Data entries:
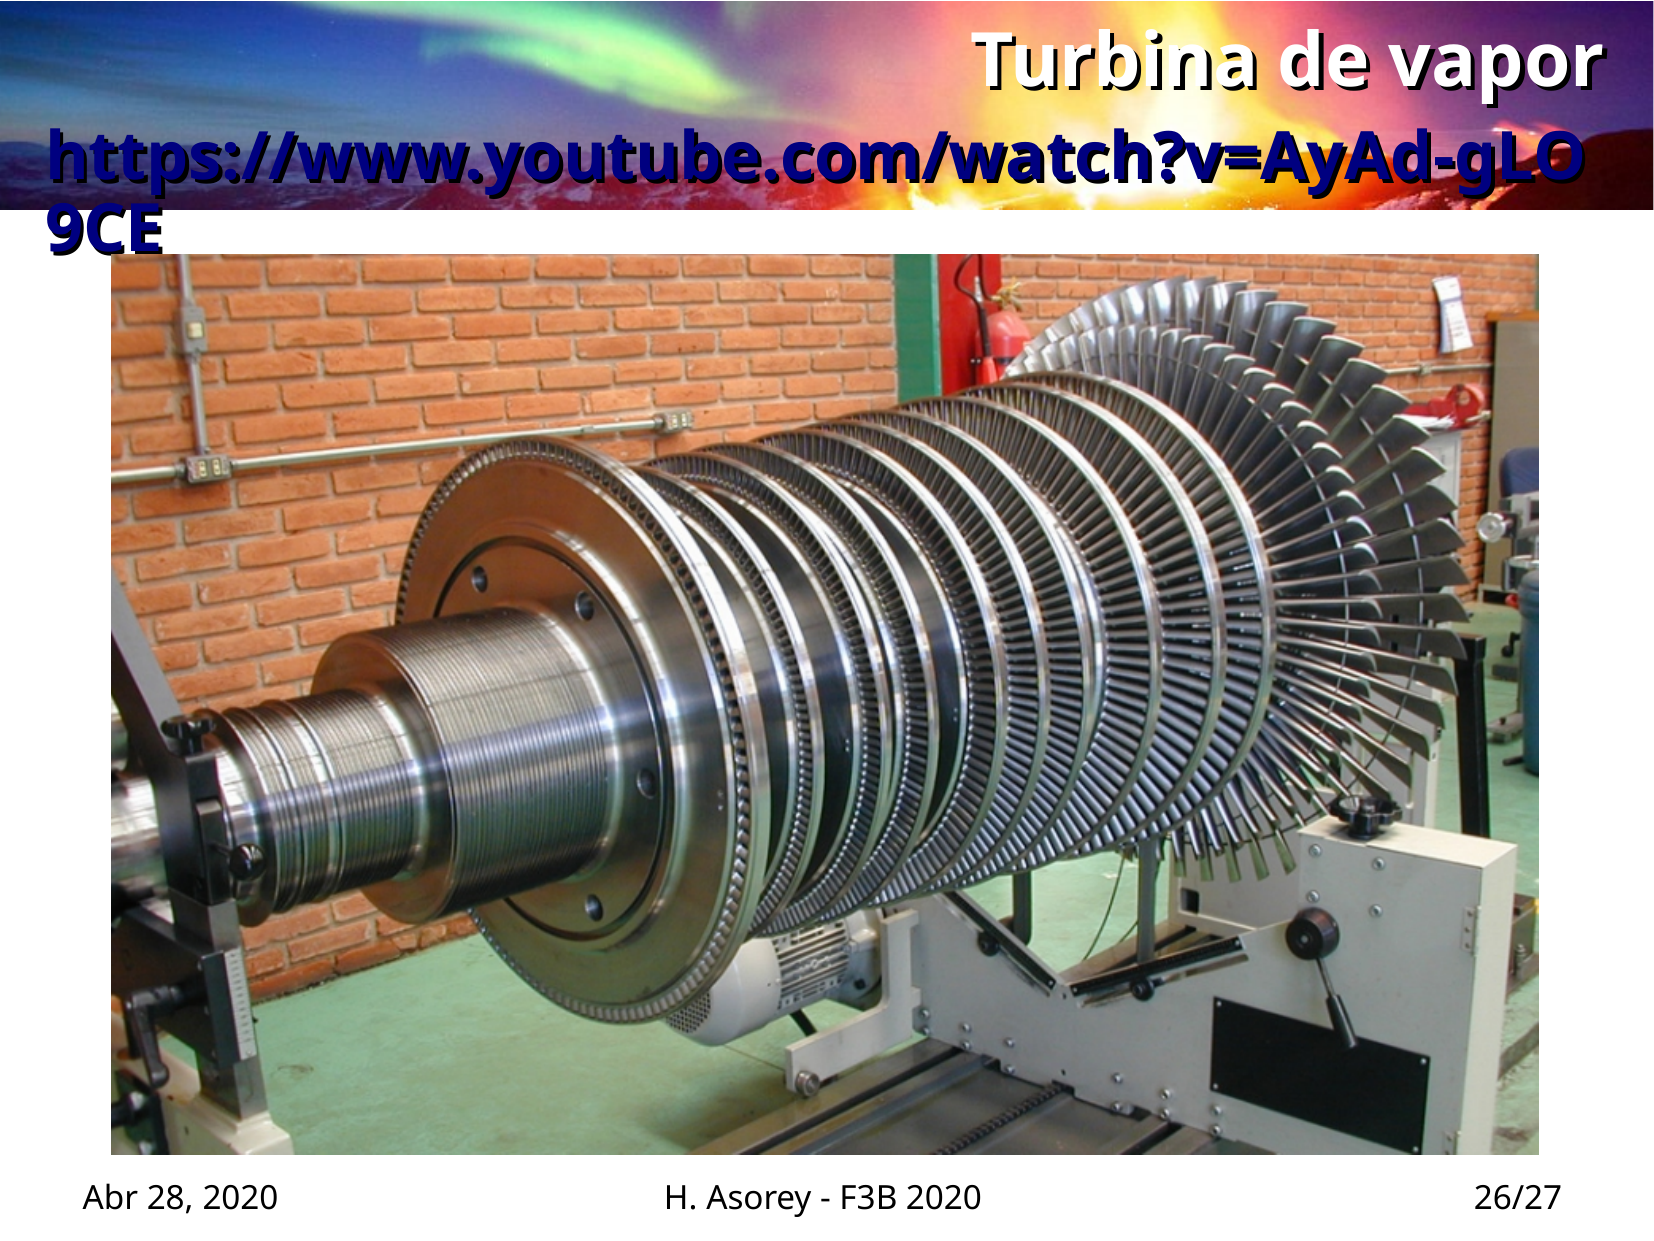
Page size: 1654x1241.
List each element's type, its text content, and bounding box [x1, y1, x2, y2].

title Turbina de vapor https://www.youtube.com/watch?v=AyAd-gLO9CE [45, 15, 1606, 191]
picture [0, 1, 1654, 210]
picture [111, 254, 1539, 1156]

--

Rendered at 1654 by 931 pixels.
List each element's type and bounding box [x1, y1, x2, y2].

---

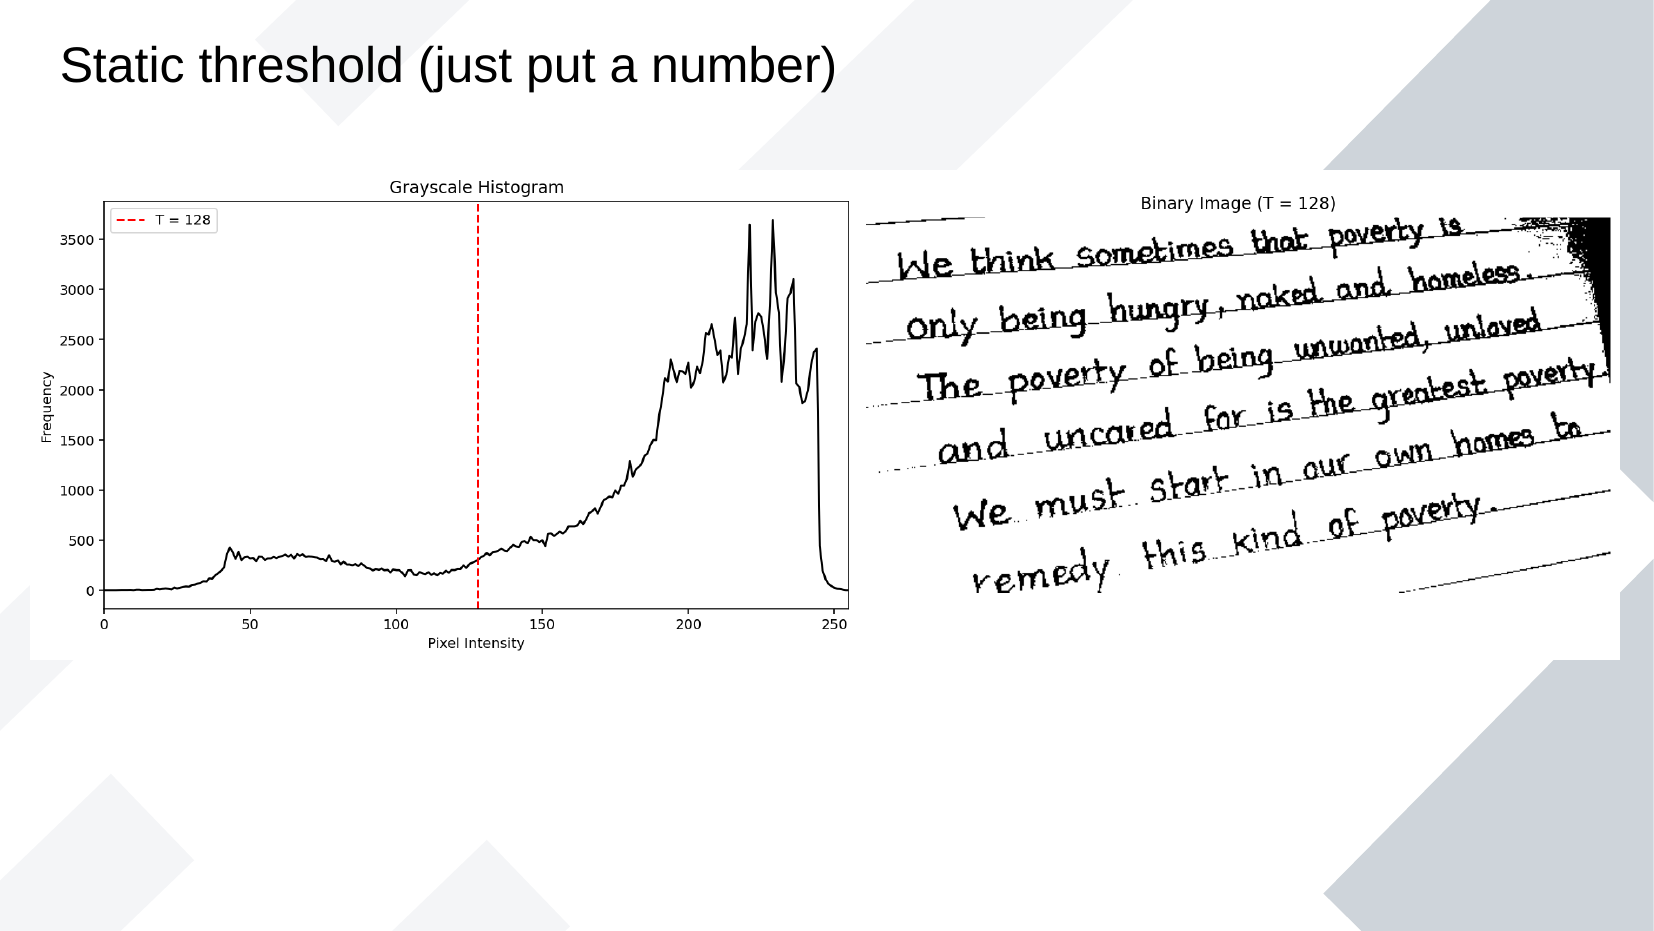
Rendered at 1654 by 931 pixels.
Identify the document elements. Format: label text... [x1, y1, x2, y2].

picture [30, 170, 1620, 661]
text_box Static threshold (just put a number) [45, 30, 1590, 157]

Requirements: Reproduce the listing word for word, beginning at the line that contains "Page size: 1654x1241." and stopping after the line that contains "picture [111, 254, 1539, 1156]".

Final result:
Page size: 1654x1241.
List each element's type, its text content, and bounding box [x1, y1, x2, y2].

title Turbina de vapor https://www.youtube.com/watch?v=AyAd-gLO9CE [45, 15, 1606, 191]
picture [0, 1, 1654, 210]
picture [111, 254, 1539, 1156]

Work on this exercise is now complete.